Work item:
Copy the data from the beginning through the line containing "66: (775, 180)", substituting "exact" for "absolute" and changing nothing else.

Information given:
---*---

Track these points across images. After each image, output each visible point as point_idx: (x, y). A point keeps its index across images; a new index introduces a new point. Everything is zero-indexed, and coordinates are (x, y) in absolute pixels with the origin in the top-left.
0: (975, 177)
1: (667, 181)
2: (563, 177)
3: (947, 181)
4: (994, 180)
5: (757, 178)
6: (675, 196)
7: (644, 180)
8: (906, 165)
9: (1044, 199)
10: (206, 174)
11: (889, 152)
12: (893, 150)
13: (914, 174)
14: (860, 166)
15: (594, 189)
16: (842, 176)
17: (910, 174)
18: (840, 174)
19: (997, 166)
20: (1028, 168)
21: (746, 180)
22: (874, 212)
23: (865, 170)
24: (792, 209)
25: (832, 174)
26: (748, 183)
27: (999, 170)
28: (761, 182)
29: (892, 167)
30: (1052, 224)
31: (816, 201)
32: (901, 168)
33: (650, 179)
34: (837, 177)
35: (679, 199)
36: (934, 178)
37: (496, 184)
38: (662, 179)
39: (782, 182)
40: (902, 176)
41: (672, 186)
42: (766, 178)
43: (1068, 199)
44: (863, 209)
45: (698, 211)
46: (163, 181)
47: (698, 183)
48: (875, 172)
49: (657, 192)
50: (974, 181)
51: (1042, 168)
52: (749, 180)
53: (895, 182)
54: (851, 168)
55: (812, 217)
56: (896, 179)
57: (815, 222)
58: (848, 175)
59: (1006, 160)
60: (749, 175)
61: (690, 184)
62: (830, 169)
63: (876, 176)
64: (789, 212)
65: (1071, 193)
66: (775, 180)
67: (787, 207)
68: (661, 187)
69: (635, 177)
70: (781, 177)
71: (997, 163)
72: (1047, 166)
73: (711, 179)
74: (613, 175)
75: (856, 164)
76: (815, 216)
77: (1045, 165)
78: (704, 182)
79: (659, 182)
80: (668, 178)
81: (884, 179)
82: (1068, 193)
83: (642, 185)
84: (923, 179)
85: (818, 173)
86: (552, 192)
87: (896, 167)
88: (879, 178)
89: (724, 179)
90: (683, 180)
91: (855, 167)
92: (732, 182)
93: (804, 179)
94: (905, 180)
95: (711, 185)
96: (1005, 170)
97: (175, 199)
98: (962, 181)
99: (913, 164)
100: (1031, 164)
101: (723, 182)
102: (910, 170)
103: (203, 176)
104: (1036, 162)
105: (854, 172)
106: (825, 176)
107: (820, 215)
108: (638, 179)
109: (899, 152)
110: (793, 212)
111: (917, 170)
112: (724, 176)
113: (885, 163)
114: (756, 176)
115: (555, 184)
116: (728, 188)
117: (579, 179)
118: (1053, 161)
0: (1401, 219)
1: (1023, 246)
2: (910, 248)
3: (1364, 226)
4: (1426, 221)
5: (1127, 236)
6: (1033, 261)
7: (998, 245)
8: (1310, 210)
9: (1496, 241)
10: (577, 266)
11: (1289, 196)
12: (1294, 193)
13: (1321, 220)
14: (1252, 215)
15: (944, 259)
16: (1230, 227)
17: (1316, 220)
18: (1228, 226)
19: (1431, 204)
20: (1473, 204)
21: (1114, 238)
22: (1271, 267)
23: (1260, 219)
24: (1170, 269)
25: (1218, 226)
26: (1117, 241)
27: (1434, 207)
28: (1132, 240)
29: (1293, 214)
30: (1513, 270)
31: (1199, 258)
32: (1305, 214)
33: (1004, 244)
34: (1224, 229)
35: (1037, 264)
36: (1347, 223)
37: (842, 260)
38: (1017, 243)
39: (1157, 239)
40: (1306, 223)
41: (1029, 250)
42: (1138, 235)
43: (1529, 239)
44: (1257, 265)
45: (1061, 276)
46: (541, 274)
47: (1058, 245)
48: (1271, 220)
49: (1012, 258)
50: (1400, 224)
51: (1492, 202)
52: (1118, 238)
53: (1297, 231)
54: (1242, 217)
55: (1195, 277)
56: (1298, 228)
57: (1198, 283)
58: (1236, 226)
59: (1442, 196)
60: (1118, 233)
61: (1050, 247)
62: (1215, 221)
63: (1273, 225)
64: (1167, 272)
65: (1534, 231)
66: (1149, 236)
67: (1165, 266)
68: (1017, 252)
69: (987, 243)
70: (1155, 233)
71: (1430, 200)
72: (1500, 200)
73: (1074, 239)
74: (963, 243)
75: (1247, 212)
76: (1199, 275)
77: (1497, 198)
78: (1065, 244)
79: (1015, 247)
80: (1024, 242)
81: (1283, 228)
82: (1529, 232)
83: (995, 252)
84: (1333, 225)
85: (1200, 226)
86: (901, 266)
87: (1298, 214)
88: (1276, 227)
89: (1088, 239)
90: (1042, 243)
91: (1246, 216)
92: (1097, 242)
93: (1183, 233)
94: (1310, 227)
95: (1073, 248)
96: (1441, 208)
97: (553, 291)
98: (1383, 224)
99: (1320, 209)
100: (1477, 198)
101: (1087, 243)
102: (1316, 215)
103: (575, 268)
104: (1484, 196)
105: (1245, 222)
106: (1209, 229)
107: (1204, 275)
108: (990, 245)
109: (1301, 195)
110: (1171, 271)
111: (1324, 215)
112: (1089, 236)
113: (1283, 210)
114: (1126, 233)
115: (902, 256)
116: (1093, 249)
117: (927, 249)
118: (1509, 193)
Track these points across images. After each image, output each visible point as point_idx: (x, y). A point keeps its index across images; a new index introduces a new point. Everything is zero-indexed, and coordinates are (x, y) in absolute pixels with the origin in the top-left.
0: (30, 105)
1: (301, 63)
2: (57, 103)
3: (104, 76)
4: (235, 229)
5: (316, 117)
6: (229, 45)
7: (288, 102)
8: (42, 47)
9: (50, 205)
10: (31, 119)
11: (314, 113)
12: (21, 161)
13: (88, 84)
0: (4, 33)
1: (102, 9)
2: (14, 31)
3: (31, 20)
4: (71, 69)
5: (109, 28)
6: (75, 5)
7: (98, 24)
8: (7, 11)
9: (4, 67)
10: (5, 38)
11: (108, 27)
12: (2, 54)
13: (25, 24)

---*---

Solution to this problem:
Track these points across images. After each image, output each visible point as point_idx: (x, y). A point keeps its index across images; a new index introduces a new point. Everything is zero-indexed, and coordinates are (x, y) in exact pixels with the origin in the top-left.
0: (975, 177)
1: (667, 181)
2: (563, 177)
3: (947, 181)
4: (994, 180)
5: (757, 178)
6: (675, 196)
7: (644, 180)
8: (906, 165)
9: (1044, 199)
10: (206, 174)
11: (889, 152)
12: (893, 150)
13: (914, 174)
14: (860, 166)
15: (594, 189)
16: (842, 176)
17: (910, 174)
18: (840, 174)
19: (997, 166)
20: (1028, 168)
21: (746, 180)
22: (874, 212)
23: (865, 170)
24: (792, 209)
25: (832, 174)
26: (748, 183)
27: (999, 170)
28: (761, 182)
29: (892, 167)
30: (1052, 224)
31: (816, 201)
32: (901, 168)
33: (650, 179)
34: (837, 177)
35: (679, 199)
36: (934, 178)
37: (496, 184)
38: (662, 179)
39: (782, 182)
40: (902, 176)
41: (672, 186)
42: (766, 178)
43: (1068, 199)
44: (863, 209)
45: (698, 211)
46: (163, 181)
47: (698, 183)
48: (875, 172)
49: (657, 192)
50: (974, 181)
51: (1042, 168)
52: (749, 180)
53: (895, 182)
54: (851, 168)
55: (812, 217)
56: (896, 179)
57: (815, 222)
58: (848, 175)
59: (1006, 160)
60: (749, 175)
61: (690, 184)
62: (830, 169)
63: (876, 176)
64: (789, 212)
65: (1071, 193)
66: (775, 180)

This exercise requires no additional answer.